Start of RECORDS SUPPLIED

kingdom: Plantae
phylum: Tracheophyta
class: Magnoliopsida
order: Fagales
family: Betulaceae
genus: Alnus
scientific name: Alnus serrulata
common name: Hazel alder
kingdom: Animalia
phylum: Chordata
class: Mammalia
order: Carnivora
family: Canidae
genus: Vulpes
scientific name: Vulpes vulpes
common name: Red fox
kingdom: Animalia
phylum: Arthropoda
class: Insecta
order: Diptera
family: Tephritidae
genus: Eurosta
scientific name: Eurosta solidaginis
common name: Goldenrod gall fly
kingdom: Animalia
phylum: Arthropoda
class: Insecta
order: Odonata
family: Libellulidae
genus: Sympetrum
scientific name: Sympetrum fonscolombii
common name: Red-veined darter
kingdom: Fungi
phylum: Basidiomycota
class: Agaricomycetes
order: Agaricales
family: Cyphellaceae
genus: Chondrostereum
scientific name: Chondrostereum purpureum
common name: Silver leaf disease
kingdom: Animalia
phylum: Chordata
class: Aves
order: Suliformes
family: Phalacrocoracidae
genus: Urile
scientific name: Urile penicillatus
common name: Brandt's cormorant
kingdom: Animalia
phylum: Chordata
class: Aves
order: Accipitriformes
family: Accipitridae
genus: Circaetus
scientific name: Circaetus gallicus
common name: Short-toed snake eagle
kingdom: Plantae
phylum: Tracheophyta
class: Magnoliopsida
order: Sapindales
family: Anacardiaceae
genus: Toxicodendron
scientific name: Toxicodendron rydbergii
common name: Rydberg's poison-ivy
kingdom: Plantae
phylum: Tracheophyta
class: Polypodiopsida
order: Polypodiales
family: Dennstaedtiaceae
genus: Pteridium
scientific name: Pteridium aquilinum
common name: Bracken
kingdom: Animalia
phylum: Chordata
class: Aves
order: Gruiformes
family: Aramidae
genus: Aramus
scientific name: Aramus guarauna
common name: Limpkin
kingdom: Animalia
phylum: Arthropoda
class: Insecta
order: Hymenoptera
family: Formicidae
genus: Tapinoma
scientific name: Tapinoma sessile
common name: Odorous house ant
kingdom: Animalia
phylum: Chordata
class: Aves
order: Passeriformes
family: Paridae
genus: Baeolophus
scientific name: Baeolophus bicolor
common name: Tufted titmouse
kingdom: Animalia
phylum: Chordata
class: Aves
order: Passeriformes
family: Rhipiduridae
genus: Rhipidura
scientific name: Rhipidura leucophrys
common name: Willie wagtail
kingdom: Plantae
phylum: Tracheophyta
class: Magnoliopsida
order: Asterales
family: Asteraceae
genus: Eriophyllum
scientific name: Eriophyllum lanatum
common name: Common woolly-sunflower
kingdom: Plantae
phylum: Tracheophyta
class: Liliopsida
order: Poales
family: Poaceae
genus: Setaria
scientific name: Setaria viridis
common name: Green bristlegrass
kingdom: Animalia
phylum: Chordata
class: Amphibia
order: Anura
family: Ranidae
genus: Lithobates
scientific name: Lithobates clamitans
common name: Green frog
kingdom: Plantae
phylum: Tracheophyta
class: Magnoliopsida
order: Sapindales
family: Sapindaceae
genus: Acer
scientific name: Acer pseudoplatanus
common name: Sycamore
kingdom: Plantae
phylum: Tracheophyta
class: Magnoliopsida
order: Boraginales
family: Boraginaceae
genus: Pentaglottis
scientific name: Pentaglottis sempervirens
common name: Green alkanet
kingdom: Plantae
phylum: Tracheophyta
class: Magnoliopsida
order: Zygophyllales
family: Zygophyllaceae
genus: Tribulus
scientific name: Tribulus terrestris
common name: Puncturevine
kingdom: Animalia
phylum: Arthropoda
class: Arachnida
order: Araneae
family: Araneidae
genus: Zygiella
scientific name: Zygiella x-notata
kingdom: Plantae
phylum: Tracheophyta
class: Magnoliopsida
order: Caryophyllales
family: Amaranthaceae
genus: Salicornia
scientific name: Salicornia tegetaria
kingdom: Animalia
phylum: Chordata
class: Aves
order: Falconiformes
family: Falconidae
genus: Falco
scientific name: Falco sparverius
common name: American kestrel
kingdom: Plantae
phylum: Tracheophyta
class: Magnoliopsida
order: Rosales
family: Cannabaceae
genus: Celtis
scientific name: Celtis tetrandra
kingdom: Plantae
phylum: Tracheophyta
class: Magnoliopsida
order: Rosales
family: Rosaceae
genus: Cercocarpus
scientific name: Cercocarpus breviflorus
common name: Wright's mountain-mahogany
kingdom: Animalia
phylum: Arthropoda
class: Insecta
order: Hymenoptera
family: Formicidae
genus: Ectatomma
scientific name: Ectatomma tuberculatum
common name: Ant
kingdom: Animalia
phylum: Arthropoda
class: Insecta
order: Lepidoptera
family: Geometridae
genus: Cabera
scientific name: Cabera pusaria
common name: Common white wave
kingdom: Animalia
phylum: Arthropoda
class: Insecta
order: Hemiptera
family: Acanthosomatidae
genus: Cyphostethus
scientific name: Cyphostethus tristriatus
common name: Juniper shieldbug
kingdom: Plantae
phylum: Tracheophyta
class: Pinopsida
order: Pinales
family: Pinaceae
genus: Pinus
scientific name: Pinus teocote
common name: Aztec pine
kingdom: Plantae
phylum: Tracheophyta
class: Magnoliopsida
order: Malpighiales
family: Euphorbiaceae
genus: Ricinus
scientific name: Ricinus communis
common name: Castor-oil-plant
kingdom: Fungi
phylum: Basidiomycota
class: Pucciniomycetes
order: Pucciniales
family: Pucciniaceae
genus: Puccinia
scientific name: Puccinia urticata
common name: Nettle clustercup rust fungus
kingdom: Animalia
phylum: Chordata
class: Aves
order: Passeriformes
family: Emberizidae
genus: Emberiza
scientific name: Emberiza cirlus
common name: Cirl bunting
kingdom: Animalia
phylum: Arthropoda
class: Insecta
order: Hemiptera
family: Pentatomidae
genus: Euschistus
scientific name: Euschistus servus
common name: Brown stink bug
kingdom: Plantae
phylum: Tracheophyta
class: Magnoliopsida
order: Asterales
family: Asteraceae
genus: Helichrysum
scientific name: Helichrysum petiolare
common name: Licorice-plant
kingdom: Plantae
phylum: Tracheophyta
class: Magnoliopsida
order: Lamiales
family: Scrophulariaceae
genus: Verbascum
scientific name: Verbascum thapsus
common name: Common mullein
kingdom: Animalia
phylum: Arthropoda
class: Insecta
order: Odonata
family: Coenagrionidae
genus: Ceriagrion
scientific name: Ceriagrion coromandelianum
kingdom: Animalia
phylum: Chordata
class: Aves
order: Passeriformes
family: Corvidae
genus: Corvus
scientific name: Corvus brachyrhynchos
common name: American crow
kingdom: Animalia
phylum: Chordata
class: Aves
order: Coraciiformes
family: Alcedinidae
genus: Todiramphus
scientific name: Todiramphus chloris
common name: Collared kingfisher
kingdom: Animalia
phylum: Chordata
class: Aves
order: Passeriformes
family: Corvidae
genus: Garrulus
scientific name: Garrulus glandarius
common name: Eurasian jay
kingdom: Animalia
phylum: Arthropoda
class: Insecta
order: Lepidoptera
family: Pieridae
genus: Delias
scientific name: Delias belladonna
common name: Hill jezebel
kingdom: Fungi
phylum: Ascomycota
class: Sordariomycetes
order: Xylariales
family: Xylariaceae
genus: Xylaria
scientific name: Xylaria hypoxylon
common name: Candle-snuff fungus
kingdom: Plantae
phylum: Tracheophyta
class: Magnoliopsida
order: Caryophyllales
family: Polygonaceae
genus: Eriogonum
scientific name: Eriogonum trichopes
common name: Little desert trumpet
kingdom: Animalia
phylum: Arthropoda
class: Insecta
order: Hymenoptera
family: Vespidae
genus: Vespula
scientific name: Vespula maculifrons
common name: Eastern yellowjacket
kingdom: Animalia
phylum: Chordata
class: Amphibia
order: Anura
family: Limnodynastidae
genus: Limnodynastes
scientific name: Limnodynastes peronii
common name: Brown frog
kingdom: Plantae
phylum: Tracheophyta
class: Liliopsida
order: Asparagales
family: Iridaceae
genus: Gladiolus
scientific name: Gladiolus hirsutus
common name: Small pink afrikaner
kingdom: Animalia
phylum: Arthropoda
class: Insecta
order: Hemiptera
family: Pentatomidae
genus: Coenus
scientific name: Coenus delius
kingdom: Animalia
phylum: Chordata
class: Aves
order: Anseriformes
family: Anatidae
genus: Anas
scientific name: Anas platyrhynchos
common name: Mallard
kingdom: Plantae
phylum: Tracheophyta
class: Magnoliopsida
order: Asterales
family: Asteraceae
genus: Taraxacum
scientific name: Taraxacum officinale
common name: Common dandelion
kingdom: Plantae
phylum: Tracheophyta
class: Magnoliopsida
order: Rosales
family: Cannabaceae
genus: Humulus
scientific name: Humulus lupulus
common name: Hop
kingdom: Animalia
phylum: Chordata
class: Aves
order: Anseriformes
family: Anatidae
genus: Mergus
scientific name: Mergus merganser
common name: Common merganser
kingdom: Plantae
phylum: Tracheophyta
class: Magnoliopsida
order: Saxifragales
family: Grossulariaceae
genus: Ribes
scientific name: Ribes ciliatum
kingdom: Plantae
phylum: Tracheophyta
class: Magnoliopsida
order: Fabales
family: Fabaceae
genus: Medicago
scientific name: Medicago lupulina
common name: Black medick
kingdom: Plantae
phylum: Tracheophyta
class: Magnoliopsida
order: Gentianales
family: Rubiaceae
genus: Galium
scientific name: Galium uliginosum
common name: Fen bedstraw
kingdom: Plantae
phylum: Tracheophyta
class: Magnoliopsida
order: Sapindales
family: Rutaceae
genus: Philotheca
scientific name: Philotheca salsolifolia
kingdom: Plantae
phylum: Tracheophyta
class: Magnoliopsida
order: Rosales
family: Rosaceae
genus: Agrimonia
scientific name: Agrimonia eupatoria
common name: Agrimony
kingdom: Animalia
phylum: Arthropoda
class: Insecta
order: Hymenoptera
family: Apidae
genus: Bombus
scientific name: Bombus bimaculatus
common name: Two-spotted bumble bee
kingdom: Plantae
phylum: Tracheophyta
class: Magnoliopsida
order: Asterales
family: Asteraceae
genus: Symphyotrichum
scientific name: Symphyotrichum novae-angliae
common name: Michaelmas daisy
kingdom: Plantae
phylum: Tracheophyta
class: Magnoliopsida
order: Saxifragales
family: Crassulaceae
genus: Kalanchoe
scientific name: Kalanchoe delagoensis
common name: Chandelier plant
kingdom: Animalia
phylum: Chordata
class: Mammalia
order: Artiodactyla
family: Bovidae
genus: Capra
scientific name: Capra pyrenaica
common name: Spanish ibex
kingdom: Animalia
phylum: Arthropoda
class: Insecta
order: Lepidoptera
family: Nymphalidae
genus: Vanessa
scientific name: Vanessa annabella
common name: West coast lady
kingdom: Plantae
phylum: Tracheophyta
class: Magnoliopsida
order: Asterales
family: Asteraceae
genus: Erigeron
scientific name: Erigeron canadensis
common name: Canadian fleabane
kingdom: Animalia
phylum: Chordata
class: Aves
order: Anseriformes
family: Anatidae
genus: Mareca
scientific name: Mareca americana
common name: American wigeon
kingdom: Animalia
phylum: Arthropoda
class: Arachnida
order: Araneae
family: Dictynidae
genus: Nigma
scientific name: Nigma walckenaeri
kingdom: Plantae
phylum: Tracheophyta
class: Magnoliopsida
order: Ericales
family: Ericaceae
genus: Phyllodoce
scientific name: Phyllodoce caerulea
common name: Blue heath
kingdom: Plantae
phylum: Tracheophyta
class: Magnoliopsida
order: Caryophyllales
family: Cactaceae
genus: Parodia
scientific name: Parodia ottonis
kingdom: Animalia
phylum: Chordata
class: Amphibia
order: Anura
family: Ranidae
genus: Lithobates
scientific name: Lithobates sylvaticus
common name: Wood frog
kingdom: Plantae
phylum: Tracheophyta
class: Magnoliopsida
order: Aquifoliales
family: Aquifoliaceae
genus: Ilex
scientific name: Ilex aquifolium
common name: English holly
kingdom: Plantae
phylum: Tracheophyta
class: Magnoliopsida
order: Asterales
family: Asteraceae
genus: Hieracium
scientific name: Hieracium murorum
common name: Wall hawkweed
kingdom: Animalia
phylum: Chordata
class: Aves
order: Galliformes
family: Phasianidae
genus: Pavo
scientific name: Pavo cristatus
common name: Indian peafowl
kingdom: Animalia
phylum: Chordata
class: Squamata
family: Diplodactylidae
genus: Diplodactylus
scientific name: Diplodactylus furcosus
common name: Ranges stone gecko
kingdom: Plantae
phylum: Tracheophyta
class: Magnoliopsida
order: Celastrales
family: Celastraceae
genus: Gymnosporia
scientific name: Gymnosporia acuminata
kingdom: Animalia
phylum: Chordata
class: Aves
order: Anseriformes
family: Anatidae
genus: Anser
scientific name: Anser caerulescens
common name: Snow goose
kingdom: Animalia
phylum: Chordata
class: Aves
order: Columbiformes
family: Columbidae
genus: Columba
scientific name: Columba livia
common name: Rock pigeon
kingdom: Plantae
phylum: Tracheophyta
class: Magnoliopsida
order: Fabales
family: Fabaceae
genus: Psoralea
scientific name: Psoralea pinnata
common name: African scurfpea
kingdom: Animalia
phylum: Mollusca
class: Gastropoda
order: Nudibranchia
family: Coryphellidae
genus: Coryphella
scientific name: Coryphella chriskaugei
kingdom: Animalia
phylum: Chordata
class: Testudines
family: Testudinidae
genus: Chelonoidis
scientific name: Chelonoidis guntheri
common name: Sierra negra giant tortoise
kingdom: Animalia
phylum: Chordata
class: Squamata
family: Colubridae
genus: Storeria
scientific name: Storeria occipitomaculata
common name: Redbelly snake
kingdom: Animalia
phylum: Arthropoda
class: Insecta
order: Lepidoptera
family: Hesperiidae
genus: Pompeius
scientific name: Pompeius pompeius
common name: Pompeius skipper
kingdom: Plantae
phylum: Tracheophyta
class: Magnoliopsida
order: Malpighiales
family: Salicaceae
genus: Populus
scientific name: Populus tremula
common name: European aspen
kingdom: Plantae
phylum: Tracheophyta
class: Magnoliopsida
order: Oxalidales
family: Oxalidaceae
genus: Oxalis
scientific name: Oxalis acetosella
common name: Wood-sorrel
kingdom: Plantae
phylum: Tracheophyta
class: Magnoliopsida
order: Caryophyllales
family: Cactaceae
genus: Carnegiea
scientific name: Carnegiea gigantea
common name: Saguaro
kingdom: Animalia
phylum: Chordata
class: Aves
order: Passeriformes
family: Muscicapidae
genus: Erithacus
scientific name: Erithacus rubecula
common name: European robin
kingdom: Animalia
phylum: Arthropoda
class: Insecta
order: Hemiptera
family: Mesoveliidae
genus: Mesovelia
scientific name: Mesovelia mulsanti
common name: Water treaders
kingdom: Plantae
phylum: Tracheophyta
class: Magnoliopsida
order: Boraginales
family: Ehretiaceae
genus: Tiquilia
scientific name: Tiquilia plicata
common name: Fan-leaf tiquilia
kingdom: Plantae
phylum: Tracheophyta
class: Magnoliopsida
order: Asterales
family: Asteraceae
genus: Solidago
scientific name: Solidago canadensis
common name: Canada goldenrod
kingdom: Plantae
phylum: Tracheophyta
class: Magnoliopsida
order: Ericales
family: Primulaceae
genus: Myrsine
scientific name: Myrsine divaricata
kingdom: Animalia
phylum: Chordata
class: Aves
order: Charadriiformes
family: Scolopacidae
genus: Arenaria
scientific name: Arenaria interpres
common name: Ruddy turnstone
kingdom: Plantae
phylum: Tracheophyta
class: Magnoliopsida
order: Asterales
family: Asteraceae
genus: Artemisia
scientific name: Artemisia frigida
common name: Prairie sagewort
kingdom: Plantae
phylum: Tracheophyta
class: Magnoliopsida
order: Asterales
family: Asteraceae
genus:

End of RECORDS SUPPLIED

_WRITTEN TASK_: Convert the stretch from the line containing "family: Nymphalidae" through the line containing "scientific name: Lithobates sylvaticus", both ends included, into a JSON list of strings with one string per line and blank lines omitted.

_TASK SOLUTION_:
[
  "family: Nymphalidae",
  "genus: Vanessa",
  "scientific name: Vanessa annabella",
  "common name: West coast lady",
  "kingdom: Plantae",
  "phylum: Tracheophyta",
  "class: Magnoliopsida",
  "order: Asterales",
  "family: Asteraceae",
  "genus: Erigeron",
  "scientific name: Erigeron canadensis",
  "common name: Canadian fleabane",
  "kingdom: Animalia",
  "phylum: Chordata",
  "class: Aves",
  "order: Anseriformes",
  "family: Anatidae",
  "genus: Mareca",
  "scientific name: Mareca americana",
  "common name: American wigeon",
  "kingdom: Animalia",
  "phylum: Arthropoda",
  "class: Arachnida",
  "order: Araneae",
  "family: Dictynidae",
  "genus: Nigma",
  "scientific name: Nigma walckenaeri",
  "kingdom: Plantae",
  "phylum: Tracheophyta",
  "class: Magnoliopsida",
  "order: Ericales",
  "family: Ericaceae",
  "genus: Phyllodoce",
  "scientific name: Phyllodoce caerulea",
  "common name: Blue heath",
  "kingdom: Plantae",
  "phylum: Tracheophyta",
  "class: Magnoliopsida",
  "order: Caryophyllales",
  "family: Cactaceae",
  "genus: Parodia",
  "scientific name: Parodia ottonis",
  "kingdom: Animalia",
  "phylum: Chordata",
  "class: Amphibia",
  "order: Anura",
  "family: Ranidae",
  "genus: Lithobates",
  "scientific name: Lithobates sylvaticus"
]